== Assigned task 1 ==
Repeat the forum comments from "Mark HolmesParticipantYes, ditto" to "of this insanity.".
== Assigned task 2 ==
Answer these questions about the forum comments:
(a) How many years before the comment was the attack mentioned in the first comment?
(b) Which years does the writer and partner see as their probable time to buy a house?
(c) Who is thanked in the second comment?

== Document text ==
○ ○ ○ ○ ○ ○ ○

Mark HolmesParticipantI have to comment on one thing. All of you intentionally mis-spelling Barack Obama’s name as Osama should really get out of your chair, walk to the bathroom, look in the mirror and ask yourself if it’s right to be part of a smear campaign that tries to associate a good man with the terrorist behind an attack that just six years ago was responsible for the horrendous deaths of thousands of other Americans. How do you think those people would feel about this? Not only have we not caught and brought to justice the man behind those attacks, but now it’s considered acceptable political fodder to use that name to confuse voters and malign an American whose only crime is to have a name that sounds a little different than ours. It’s ignorant, racist and xenophobic. If you want to criticize Obama and his supporters, at least try to find an adult, educated way to do so, but name-calling of this sort is just juvenile.
Mark HolmesParticipantYes, ditto ditto ditto. Thanks Rich. My partner and I look at 2009 – 2010 as our probable purchase of a house. It’s good to know the hows and whys of this insanity.

○ ○ ○ ○ ○ ○ ○

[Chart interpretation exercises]
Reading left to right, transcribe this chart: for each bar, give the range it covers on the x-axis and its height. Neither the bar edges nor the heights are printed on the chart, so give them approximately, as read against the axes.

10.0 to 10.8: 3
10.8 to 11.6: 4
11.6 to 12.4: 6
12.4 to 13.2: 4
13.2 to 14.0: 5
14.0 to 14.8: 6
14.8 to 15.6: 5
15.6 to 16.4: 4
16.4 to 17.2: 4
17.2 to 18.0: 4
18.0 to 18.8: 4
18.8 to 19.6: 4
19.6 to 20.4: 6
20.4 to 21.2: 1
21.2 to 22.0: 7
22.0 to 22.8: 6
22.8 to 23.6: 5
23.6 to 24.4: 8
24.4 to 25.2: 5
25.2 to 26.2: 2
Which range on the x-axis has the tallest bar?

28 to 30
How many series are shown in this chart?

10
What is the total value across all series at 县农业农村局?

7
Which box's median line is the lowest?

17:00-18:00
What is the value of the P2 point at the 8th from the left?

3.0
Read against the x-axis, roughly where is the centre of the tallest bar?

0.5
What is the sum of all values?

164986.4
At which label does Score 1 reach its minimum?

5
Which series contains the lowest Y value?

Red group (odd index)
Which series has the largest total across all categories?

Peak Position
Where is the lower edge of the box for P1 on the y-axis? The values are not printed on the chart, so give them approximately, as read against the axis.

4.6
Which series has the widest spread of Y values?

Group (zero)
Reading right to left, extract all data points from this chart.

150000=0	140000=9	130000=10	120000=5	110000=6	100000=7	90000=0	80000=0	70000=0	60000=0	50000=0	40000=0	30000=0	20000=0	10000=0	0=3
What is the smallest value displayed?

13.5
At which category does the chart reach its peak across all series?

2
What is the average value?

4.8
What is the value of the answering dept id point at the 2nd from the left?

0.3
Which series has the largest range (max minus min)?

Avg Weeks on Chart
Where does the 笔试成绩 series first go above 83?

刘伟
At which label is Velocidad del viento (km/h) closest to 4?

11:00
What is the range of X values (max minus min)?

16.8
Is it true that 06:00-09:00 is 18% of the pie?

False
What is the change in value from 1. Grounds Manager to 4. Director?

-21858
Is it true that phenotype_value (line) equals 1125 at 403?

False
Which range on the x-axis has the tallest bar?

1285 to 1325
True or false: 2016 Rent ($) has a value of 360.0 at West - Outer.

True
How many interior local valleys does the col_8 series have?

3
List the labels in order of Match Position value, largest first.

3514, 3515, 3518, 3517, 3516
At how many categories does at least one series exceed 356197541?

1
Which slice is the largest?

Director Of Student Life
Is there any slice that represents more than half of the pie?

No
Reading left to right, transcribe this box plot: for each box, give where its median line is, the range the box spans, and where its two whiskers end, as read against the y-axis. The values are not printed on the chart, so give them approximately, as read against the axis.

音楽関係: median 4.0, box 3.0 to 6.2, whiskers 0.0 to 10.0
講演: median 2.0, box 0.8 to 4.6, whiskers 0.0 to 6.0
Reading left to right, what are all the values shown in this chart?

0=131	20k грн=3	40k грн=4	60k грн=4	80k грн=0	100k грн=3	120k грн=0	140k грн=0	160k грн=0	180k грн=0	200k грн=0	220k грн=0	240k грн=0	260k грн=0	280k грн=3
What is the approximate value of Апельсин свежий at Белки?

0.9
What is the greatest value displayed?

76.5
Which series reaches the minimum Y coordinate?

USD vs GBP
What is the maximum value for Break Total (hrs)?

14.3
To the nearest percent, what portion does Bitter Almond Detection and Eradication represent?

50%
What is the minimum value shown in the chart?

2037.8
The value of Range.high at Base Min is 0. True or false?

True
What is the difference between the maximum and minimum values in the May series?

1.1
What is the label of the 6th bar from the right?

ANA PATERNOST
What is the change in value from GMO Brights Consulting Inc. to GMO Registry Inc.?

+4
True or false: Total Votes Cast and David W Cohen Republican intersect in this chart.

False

○ ○ ○ ○ ○ ○ ○

== Written answer 1 ==
Mark HolmesParticipantYes, ditto ditto ditto. Thanks Rich. My partner and I look at 2009 – 2010 as our probable purchase of a house. It’s good to know the hows and whys of this insanity.

== Written answer 2 ==
(a) Six years
(b) 2009 – 2010
(c) Rich